• **Things to do**:
1) In the memorial tribute to Robert Steinberg, who was his PhD advisor?
2) Reproduce the part of the memorial tribute to Robert Steinberg from "The quotation (in" up to and including "Robert Steinberg’s life.".

━━ Excerpt provided

In Memoriam: Robert Steinberg

I have had a good life

(Ik heb een goed leven gehad)

The quotation (in English and Dutch) above was exactly how Tonny Springer, a famous mathematician from Utrecht in Holland, and one of Robert Steinberg’s closest friends both personally and mathematically, wanted his life described after his death. It is also a perfect description of Robert Steinberg’s life.

Bob was born on May 25, 1922 in Soroki, Bessarabia, Romania (present day Soroca, Moldavia) and came to settle in Canada with his parents when he was still very young. He was a student of Richard Brauer in Toronto, receiving his PhD in 1948 before joining UCLA in 1948 where he stayed till the end. He had 12 PhD students complete their dissertations with him. He married Maria Alice née Weber in 1952 and settled down in Pacific Palisades, a small suburban community of Los Angeles near the Pacific Ocean. They led a simple life, and their house was always open for countless mathematicians and friends. I myself joined UCLA in 1965 and my wife Veda and I became very good friends of theirs, especially because of the closeness of my mathematical interests with his, and the proximity of our homes. We were fortunate to go to the lunches Maria arranged on Easter Sundays. Bob and Maria were avid hikers and liked to go camping in the Yosemite and Sequoia National Parks, almost annually. His was a gentle personality, full of humor and good sense, and he and Maria were an inseparable unit, almost like two quarks. They made generous gifts to the AMS and were members of the President’s Associates of the AMS.

He was elected to the National Academy of Sciences in 1985; his comment to me in a letter he wrote to me on that occasion was that it proved he still had friends in the Academy; and the letter contained more about Lakers and Celtics than his honor! He won the Leroy Steele prize of the AMS for a distinguished career and the citation singled out several of his great papers. All of his papers can be found in Robert Steinberg: Collected Papers, AMS, 1997.

━━━━
━━ Available data

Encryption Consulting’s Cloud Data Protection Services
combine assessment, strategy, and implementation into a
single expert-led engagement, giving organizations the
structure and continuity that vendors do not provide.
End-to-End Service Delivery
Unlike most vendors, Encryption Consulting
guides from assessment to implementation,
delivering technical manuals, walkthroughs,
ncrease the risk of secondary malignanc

━━━━
━━ Available data

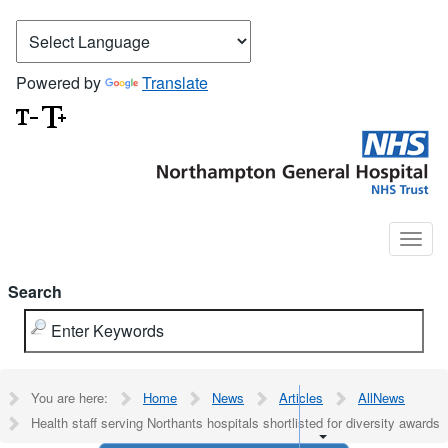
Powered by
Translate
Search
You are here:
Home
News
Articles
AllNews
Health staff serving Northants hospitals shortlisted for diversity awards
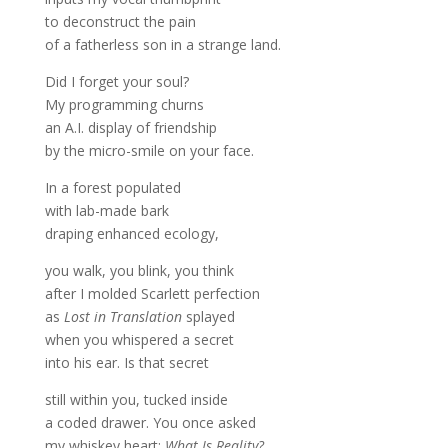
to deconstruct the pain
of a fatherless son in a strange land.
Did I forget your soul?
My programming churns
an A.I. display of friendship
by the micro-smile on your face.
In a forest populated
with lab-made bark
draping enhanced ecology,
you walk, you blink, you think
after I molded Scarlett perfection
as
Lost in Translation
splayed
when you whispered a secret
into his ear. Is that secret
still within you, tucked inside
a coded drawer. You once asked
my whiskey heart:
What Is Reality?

━━━━

• **Answers for the tasks**:
1) Richard Brauer, in Toronto.

2)
The quotation (in English and Dutch) above was exactly how Tonny Springer, a famous mathematician from Utrecht in Holland, and one of Robert Steinberg’s closest friends both personally and mathematically, wanted his life described after his death. It is also a perfect description of Robert Steinberg’s life.